Quindi, se fosse confermata la vittoria del “sì”, al Consiglio dei ministri di domani i problemi politici sollevati dalla sinistra radicale si potrebbero risolvere in maniera rapida?
«Il “sì” preverrà sicuramente: vuol dire che i lavoratori e pensionati hanno percepito la bontà e la giustezza delle scelte del governo attuate attravreso la concertazione. E hanno anche compreso che l’azione dell’esecutivo, al di là dell’ecesso di litigiosità che impedisce di trasmettere i buoni contenuti, è un’azione a tutto vantaggio di chi lavora».
Che va nella direzione del programma dell’Unione?
«È un’azione rispettosa del programma. Si tratta di un passo importante, non conclusivo, che apre la strada a ulteriori interventi a vantaggio dello stato sociale. Le persone che lavorano percepiscono quando una politica segna una discontinuità positiva rispetto al governo precendente. E anche chi è un accanito oppositore di questi risultati ne prenda atto. Perché è giusto fare le battaglie, sostenere le proprie tesi, ma è doversoso riconoscere i risultati della democrazia. Altrimenti si rischia di imitare Berlusconi che, perse le elezioni, pretendeva di averle vinte».
Ma il protocollo è aperto a modifiche?
«Al consiglio dei ministri presenterò, nel collegato, la traduzione del protocollo come è sottoscritto dalle parti sociali. Tutti sanno che la trascrizione di un testo di concertazione può contenere precisazioni finalizzata a chiarire dubbi e perplessità sollevati al momento della conclusione dell’accordo. In particolare su due punti, i lavori usuranti e il contratto a termine, la normativa potrà essere precisata, ma a una condizione: che sia condivisa dalle parti che hanno sottoscritto l’accordo».
Sullo staff leasing o sulla detassazione degli straordinari la linea rimane ferma. Non ci saranno variazioni.
«Nessuna variazione».
Sull’atteggiamento che ha la sinistra radicale quanto incide la manifestazione del 20 ottobre proprio sul welfare?
«Aver programmato questa manifestazione anche dopo la decisione del sindacato di consultare con referendum lavoratori e pensionati è stato, a mio avviso, un errore. Ma noi dobbiamo far prevalere la ragione e il buon senso e avere uno spirito costruttivo e unitario. Se trionfano le ragioni di un partito su quelle della squadra non si può fare molta strada».
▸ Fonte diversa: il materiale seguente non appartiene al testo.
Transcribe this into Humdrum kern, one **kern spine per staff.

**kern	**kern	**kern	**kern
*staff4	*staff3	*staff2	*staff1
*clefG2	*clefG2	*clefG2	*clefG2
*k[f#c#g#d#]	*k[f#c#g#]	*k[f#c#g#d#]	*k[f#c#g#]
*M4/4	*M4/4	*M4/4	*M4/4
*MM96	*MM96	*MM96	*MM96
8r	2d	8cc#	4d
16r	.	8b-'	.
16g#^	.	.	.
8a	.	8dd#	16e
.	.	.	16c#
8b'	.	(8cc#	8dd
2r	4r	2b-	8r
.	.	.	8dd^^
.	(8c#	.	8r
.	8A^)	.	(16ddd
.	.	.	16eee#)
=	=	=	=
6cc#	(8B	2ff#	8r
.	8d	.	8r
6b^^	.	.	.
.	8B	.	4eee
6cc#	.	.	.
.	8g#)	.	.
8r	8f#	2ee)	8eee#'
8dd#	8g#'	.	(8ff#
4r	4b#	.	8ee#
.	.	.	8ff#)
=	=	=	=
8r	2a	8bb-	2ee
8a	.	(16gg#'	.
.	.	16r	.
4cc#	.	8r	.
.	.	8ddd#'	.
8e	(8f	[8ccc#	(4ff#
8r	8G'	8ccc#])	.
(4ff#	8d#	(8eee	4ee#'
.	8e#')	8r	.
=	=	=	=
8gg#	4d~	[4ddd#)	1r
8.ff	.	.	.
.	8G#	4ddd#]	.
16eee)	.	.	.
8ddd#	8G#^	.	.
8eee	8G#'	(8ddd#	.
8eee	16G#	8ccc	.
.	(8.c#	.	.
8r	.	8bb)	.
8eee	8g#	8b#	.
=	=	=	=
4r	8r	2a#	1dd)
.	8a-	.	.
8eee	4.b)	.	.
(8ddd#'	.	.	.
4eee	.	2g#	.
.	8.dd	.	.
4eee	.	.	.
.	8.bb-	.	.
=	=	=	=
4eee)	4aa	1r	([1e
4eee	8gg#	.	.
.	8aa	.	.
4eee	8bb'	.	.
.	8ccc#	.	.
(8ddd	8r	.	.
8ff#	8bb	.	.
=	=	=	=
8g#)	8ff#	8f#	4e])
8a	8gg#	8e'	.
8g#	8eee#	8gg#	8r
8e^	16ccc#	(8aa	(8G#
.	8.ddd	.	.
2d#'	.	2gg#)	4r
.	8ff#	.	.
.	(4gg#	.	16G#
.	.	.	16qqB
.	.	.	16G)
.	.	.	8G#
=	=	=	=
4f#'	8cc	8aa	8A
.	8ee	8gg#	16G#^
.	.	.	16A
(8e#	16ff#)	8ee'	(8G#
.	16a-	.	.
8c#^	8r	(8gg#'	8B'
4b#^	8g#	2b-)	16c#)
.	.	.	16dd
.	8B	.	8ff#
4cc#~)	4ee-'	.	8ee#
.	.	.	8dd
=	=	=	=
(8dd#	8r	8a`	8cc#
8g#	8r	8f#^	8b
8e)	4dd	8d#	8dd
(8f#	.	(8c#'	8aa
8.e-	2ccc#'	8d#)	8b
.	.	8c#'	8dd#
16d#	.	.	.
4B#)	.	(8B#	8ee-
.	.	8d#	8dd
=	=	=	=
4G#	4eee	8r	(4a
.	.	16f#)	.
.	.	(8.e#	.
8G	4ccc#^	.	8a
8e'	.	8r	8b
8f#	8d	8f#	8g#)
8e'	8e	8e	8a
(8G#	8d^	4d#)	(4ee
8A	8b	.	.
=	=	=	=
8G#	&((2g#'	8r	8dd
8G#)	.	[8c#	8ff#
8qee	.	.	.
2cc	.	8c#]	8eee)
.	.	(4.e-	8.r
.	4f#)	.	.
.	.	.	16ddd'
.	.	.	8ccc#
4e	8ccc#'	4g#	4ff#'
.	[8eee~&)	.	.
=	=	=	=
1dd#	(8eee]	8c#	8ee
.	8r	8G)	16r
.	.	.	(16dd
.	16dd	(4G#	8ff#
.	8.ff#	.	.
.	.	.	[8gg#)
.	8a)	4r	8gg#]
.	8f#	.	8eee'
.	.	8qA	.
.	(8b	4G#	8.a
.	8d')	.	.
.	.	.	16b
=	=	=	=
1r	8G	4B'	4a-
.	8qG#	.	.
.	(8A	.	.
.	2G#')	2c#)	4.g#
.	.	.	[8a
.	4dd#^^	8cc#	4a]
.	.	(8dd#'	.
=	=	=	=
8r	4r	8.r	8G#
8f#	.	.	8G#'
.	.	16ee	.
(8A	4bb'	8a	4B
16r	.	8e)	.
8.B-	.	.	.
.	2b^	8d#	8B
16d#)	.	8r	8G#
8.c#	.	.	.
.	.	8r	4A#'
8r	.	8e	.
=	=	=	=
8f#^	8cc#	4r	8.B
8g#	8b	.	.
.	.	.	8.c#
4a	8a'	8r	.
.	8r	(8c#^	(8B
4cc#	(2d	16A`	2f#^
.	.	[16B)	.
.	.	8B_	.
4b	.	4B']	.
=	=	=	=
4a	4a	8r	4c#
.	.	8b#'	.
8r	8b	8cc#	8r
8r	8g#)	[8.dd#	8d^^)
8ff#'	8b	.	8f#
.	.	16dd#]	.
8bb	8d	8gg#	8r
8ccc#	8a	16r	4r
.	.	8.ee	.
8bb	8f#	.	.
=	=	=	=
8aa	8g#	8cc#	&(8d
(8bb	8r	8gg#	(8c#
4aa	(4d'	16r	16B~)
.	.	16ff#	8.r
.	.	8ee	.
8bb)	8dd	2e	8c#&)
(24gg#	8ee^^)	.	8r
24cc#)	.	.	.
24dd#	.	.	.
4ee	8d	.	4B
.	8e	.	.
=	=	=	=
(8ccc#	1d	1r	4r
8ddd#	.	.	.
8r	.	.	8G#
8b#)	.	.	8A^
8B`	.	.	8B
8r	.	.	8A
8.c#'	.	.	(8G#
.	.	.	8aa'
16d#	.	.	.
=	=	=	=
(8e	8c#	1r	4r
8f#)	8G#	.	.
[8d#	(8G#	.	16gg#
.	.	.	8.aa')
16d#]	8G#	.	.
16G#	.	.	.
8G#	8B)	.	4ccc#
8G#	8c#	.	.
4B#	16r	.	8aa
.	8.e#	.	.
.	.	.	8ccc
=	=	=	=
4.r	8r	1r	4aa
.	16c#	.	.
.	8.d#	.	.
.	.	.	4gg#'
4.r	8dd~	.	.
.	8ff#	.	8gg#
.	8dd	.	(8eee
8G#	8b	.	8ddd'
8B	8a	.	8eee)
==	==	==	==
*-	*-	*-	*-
Tra le ragioni di partito rientrano anche la denuncia di brogli ad opera dei Comunisti italiani?
«Mi sembra un atteggiamento inaccettabile. Che getta discredito sul sindacato e sullo strumento del referendum. Non credo che la politica debba conquistare gli spazi attraverso gli scoop televisivi. Ci vuole etica delle responsabilità».